JuliaDB, dataframes: Speculations over the future of data packages

There are efforts to make things work by default on both backends, with a common interface: WIP replace DataFrames with DataStreams Data.Table by kleinschmidt · Pull Request #57 · JuliaStats/StatsModels.jl · GitHub

On the specific case of JuliaDB and DataFrames, I actually hope there will be some sort of convergence in the future. The technical difference between the two is that JuliaDB tables encode the type and name of columns in their type and DataFrames do not (which means less performance on some cases but less compile time).
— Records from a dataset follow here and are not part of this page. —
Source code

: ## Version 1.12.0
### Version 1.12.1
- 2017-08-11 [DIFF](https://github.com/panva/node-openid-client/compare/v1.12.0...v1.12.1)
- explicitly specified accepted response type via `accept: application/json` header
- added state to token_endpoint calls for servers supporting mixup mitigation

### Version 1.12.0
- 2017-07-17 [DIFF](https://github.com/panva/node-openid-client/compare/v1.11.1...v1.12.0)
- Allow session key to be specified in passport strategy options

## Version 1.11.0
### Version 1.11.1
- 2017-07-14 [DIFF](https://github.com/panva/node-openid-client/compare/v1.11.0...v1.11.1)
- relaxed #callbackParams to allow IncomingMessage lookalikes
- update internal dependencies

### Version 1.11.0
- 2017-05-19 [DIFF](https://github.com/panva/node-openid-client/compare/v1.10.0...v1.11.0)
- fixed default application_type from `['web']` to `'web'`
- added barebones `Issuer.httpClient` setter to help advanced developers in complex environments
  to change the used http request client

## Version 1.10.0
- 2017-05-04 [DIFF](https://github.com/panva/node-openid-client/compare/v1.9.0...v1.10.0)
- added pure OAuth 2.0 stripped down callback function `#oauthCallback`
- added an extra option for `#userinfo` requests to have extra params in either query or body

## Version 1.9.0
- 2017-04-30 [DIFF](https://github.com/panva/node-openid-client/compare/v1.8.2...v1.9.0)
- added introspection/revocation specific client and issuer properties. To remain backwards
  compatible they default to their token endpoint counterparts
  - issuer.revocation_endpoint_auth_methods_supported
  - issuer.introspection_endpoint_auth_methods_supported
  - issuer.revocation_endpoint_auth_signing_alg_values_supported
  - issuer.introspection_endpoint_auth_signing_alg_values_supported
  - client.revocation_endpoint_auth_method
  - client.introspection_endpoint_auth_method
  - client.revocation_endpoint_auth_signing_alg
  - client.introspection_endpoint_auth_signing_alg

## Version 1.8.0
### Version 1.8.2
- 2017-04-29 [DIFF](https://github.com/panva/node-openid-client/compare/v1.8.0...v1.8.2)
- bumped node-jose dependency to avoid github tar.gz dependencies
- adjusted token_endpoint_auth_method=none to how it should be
Both could benefit from a quick way to translate to the other depending on the use case (see this comment or this issue).

I started working on ways to try and start some effort for convergence (where DataFrames would be the type-free version of JuliaDB and viceversa JuliaDB would be the fully typed version of DataFrames) and the plan could be as follows:

  • Take the columnar storage format out of JuliaDB, there is a StructArrays package now that can be used to represent the columns of a table efficiently and allows fast row iteration
  • Try to unify the API for data manipulation between DataFrames and JuliaDB
  • For JuliaDB to take a dependency on DataFrames and use it as the type-less (and thus modificable in place) version (though it’s still tricky as I think DataFrames don’t have the concept of primary columns and need names for the columns whereas JuliaDB also accepts numbered columns)

However this requires a lot of things to actually happen (and JuliaDB is still updating to work with Julia 0.7) and unifying the API will probably require a lot of discussion and that everybody is on board with it.

9 Likes